To evaluate log-probability benchmarks (e.g., arc_challenge), run the following code snippet after deployment.
Make sure to open a new terminal within the same container to execute it.
from nemo_evaluator.api import evaluate
from nemo_evaluator.api.api_dataclasses import (
ApiEndpoint,
ConfigParams,
EndpointType,
EvaluationConfig,
EvaluationTarget,
)
model_name = "megatron_model"
completions_url = "http://0.0.0.0:8080/v1/completions/"

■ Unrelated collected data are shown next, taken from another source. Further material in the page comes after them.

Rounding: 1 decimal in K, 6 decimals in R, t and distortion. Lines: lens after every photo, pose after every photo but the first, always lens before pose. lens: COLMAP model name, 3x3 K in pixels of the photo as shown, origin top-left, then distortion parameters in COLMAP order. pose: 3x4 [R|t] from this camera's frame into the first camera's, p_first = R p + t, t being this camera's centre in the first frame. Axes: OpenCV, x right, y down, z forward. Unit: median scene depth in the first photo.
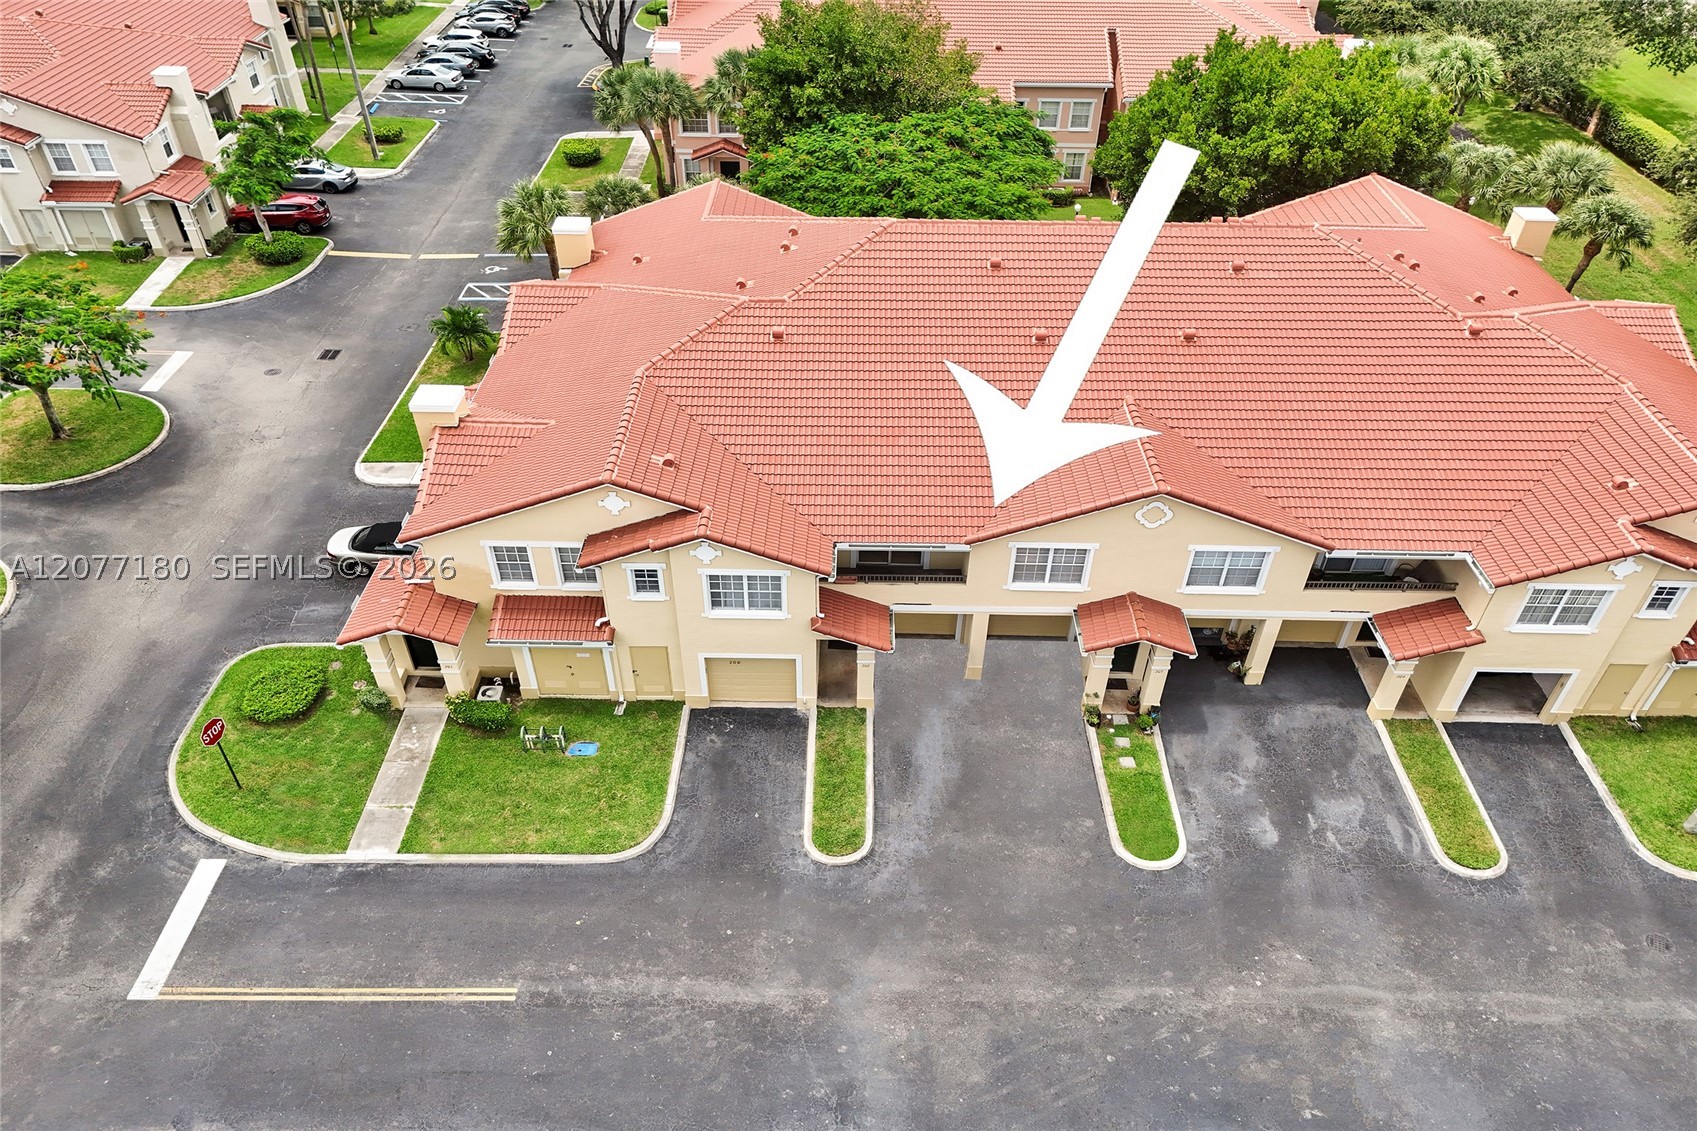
lens RADIAL K [[1123.6, 0, 848.5], [0, 1123.6, 565.5], [0, 0, 1]] dist [0.070174, -0.055391]
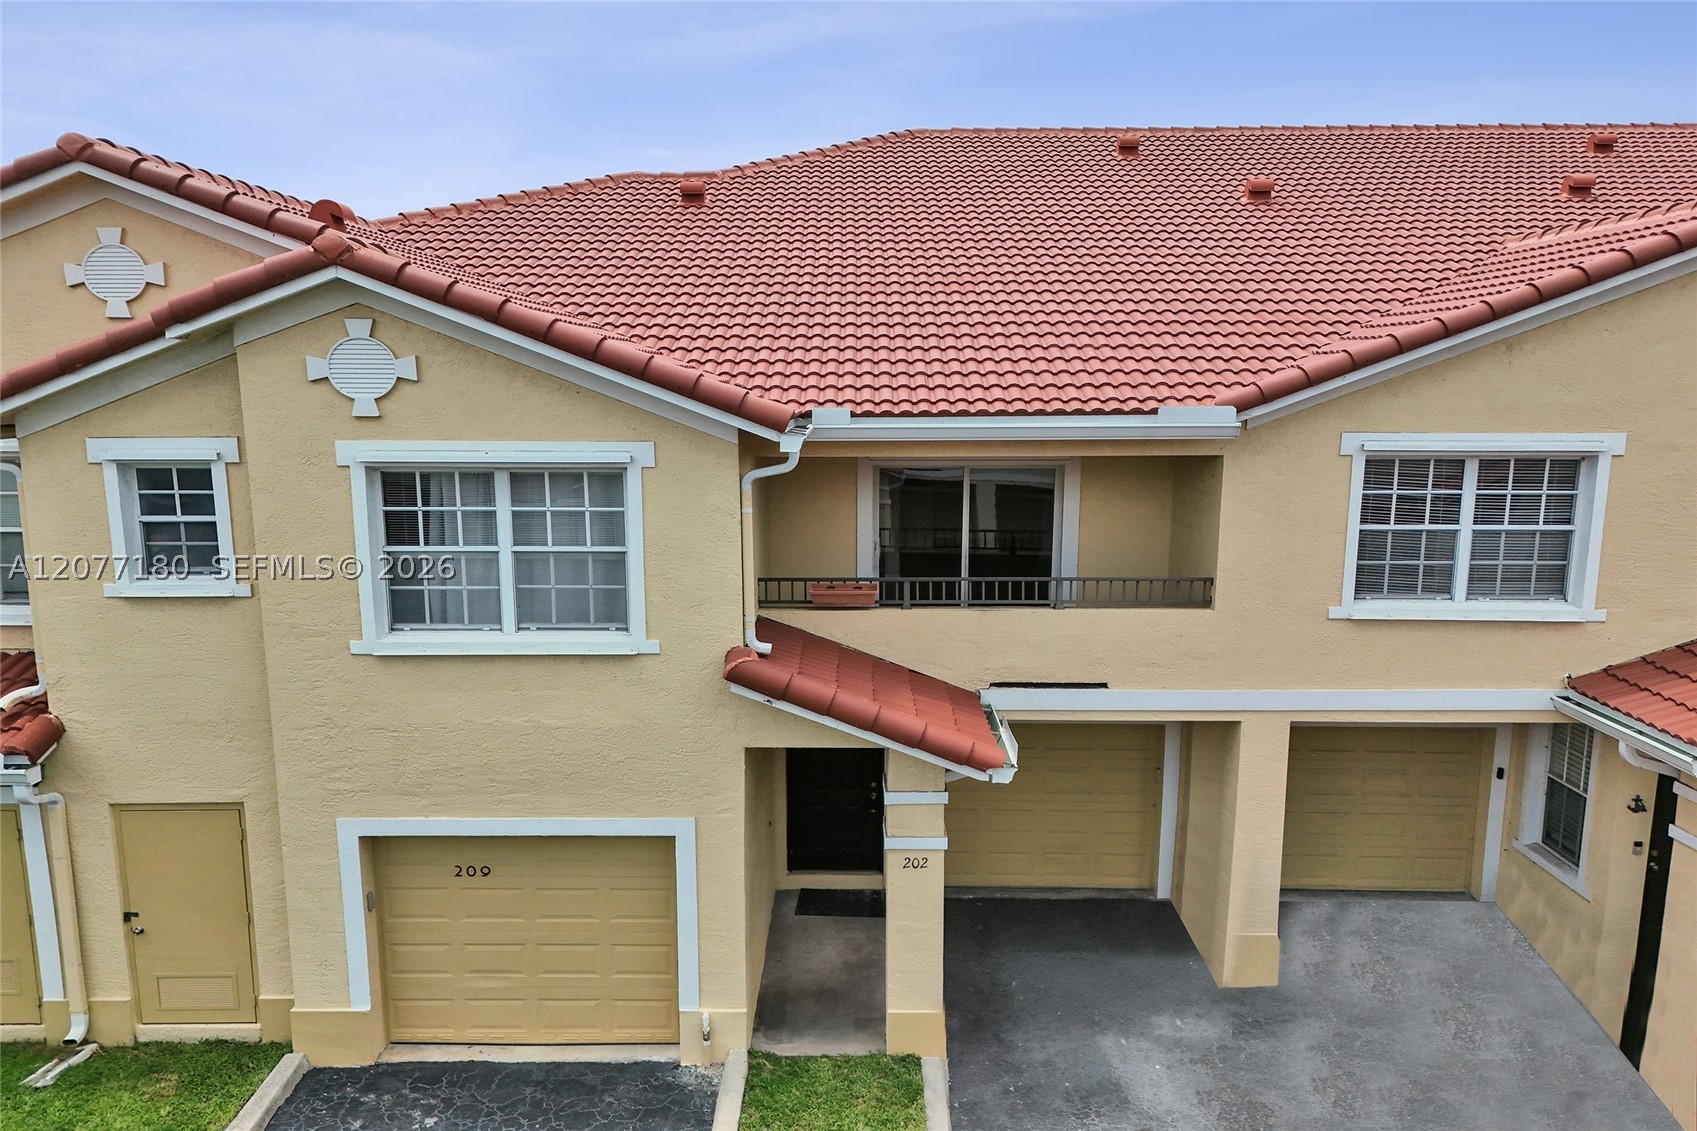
lens RADIAL K [[1123.6, 0, 848.5], [0, 1123.6, 565.5], [0, 0, 1]] dist [0.070174, -0.055391]
pose [[0.999944, -0.009956, 0.003634, -0.002027], [0.010457, 0.870835, -0.491464, 0.179391], [0.001729, 0.491474, 0.870890, 0.761486]]
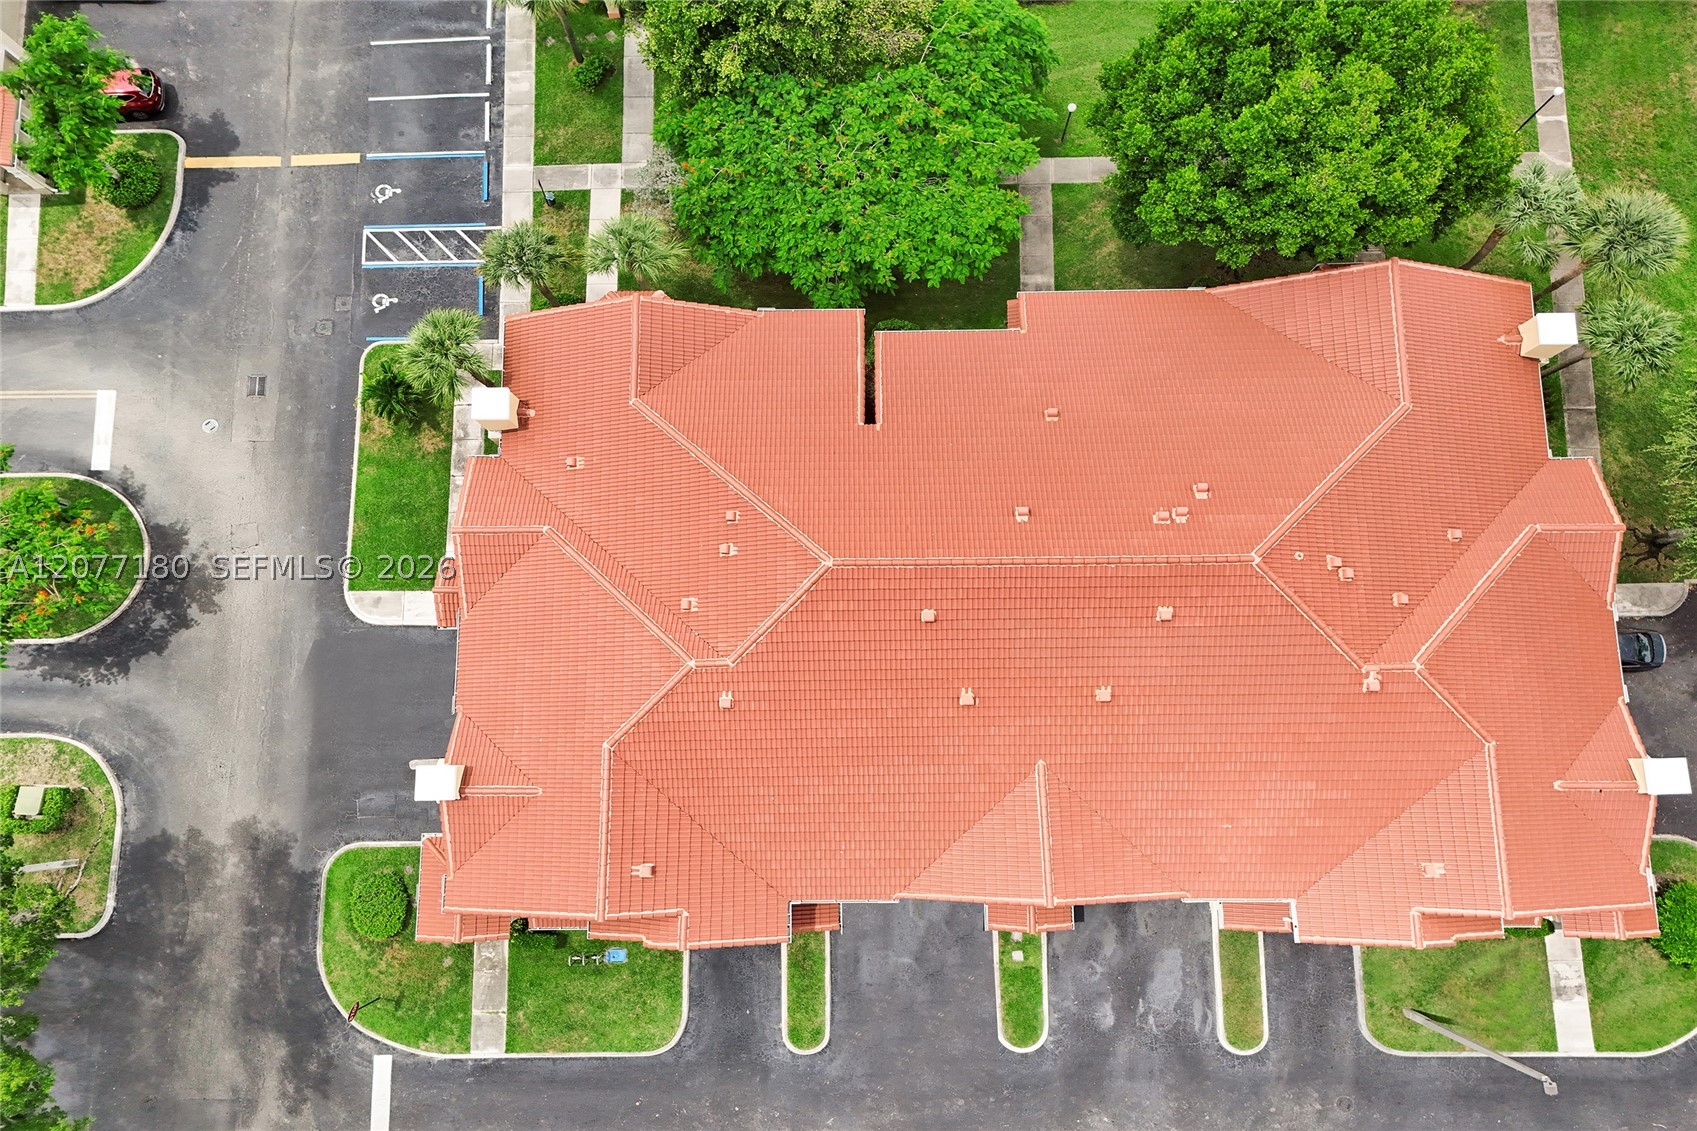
lens RADIAL K [[1123.6, 0, 848.5], [0, 1123.6, 565.5], [0, 0, 1]] dist [0.070174, -0.055391]
pose [[0.999361, -0.027482, -0.022845, 0.092669], [0.035721, 0.748795, 0.661839, -1.139586], [-0.001083, -0.662232, 0.749298, 0.307087]]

target_config = EvaluationTarget(
api_endpoint=ApiEndpoint(
url=completions_url, type=EndpointType.COMPLETIONS, model_id=model_name
)
)
eval_config = EvaluationConfig(
type="arc_challenge",
output_dir="/results/",
params=ConfigParams(
limit_samples=10,
temperature=0,
top_p=0,
parallelism=1,
extra={
"tokenizer": "/workspace/llama3_8b_nemo2/context/nemo_tokenizer",
"tokenizer_backend": "huggingface",
},
),
)
results = evaluate(target_cfg=target_config, eval_cfg=eval_config)
print(results)
Note that in the example above, you must provide a path to the tokenizer:
extra={
"tokenizer": "/workspace/llama3_8b_nemo2/context/nemo_tokenizer",
"tokenizer_backend": "huggingface",
},
Tip
To get a performance boost from multiple replicas in Ray, increase the parallelism value in your EvaluationConfig. You won’t see any speed improvement if parallelism=1. Try setting it to a higher value, such as 4 or 8.